Directive » List every line in the material below that contains the word "model", copying each line in full.

(Input material begins)

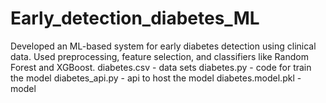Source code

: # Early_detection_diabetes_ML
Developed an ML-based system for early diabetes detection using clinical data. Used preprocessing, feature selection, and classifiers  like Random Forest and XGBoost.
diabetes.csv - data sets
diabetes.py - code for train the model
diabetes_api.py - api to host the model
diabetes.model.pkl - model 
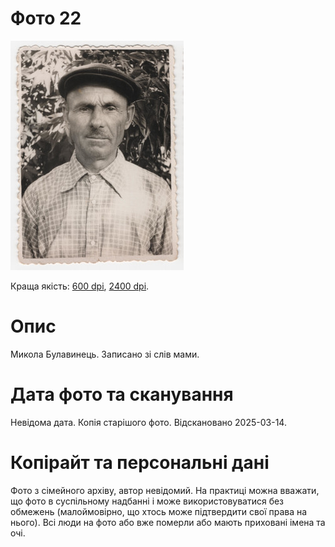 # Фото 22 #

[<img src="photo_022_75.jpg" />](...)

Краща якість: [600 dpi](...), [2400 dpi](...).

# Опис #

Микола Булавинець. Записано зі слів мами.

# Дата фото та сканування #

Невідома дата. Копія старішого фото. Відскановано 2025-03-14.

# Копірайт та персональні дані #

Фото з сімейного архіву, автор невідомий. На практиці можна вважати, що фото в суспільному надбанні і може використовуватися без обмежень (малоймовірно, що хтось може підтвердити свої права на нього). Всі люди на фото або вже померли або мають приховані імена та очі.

(Input material ends)
(Input material begins)

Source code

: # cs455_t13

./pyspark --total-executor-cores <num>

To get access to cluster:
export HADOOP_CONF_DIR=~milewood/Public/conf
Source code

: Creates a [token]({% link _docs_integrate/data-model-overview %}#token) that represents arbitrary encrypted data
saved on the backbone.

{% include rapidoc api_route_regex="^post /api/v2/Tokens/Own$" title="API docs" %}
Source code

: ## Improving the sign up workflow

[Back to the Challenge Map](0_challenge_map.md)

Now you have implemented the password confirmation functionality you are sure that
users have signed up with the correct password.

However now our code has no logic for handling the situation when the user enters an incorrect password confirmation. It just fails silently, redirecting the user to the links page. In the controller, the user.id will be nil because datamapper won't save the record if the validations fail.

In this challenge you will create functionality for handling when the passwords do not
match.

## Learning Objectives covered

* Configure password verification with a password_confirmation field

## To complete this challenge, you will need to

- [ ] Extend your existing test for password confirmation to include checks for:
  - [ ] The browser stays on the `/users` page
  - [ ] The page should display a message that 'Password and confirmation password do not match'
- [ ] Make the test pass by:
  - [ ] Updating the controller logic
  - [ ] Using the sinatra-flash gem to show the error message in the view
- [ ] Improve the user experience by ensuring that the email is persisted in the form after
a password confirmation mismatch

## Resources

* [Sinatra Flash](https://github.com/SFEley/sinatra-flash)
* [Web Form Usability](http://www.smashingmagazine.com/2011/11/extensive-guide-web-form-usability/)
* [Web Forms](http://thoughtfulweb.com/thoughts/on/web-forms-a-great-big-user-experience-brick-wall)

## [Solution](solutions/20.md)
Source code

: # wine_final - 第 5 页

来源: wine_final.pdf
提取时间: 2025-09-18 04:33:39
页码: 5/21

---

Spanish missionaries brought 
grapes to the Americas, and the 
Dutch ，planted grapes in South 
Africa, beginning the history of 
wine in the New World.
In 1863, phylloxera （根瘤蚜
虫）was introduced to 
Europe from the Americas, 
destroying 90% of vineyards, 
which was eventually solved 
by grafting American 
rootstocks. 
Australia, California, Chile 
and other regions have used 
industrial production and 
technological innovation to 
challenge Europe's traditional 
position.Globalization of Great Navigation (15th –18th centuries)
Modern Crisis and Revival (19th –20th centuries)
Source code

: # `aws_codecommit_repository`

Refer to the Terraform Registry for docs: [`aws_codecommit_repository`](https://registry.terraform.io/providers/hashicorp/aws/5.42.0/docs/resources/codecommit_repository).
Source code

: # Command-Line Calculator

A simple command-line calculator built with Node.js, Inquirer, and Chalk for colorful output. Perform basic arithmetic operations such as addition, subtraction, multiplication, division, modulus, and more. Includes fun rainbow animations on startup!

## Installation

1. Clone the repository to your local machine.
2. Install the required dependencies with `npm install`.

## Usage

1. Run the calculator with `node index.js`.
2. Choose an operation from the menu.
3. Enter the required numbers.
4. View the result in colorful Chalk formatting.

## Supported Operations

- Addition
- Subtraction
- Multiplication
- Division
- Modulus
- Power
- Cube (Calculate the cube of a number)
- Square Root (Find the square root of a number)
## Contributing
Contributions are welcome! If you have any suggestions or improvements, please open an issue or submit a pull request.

(Input material ends)

Exercise output »
diabetes.py - code for train the model
diabetes_api.py - api to host the model
diabetes.model.pkl - model 
: Creates a [token]({% link _docs_integrate/data-model-overview %}#token) that represents arbitrary encrypted data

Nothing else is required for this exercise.